Co-op battles, ballots and boycotts

This weekend, members of the Sacramento Natural Foods Co-op will learn who will lead a grocery store bogged down in internecine squabbles over member voting rights and Middle East politics.

Five co-op members are competing for two available seats on the co-op board of directors, in a race that has included testy candidate forums, anonymous graffiti attacks and lots of name-calling.

“This whole election has kind of spun out of control,” said Cody Potter, a 31-year-old labor organizer running on a “pro-democracy” platform. He supports a boycott of Israeli products at the organic grocer as an appeal for Palestinian human rights.

“Ending Israeli occupation of Israel—that’s the goal,” says co-op member Barry Broad who has labeled that effort anti-Semitism.

The boycott brouhaha brought unwanted attention for a store more comfortable discussing environmental sustainability and preserving small farms than doling out blame in the Israel-Palestinian conflict.

But the Boycott, Divestment & Sanctions campaign has zeroed in on co-ops in California and elsewhere in the nation as the venue to bring their cause, precisely because co-ops are known for their progressive principles.

“The co-op board has virtually all the power,” said Maggie Coulter, a co-op member and a chief architect of the boycott initiative. “The thing goes on the ballot and loses, OK. I’m about democracy.”

Boycott supporters suffered a recent setback when they asked a Sacramento Superior Court judge to require their initiative be placed before roughly 7,000 voting members of the co-op—and were turned down, according to Steve Maviglio, a board member and an opponent of the boycott initiative.

Meanwhile, the current board placed its own controversial initiative on the ballot.

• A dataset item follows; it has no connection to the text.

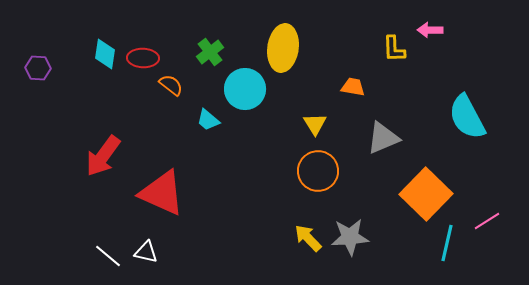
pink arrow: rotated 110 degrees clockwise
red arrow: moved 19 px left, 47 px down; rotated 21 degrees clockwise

Measure 2 would add a clause to the co-op’s bylaws prohibiting the store from discriminating “in its employment, purchasing, or any other practices on the basis of race, sex, ethnicity, sexual orientation, age, disability, political opinion, or national origin.”

The board rebuffed previous attempts to introduce the boycott initiative by citing similar bylaws already on the books, begging the question of Measure 2’s necessity. Maviglio said the measure would expand the co-op’s nondiscrimination policies to all practices, rather than just membership issues.

“So, no, it’s not a duplication of what’s there already; what’s there already simply applies to membership,” he added.

“I think the board put it on there because they want to make it very clear that we don’t make policy or hiring decisions based on political opinion,” said co-op general manager Paul Cultrera. “Is it necessary? I don’t know,” he added.

Coulter called the ballot argument for that measure “shameful.” She says Measure 2 is just intended to make it harder for members like her to introduce initiatives like the boycott proposal.

“It’s a statement they won’t even let members think for themselves. I think it’s appalling,” she said.

The results of the election are scheduled to be verified and posted Saturday in the store and on its website.

“Someday, we’ll get to run a grocery store,” Cultrera lamented.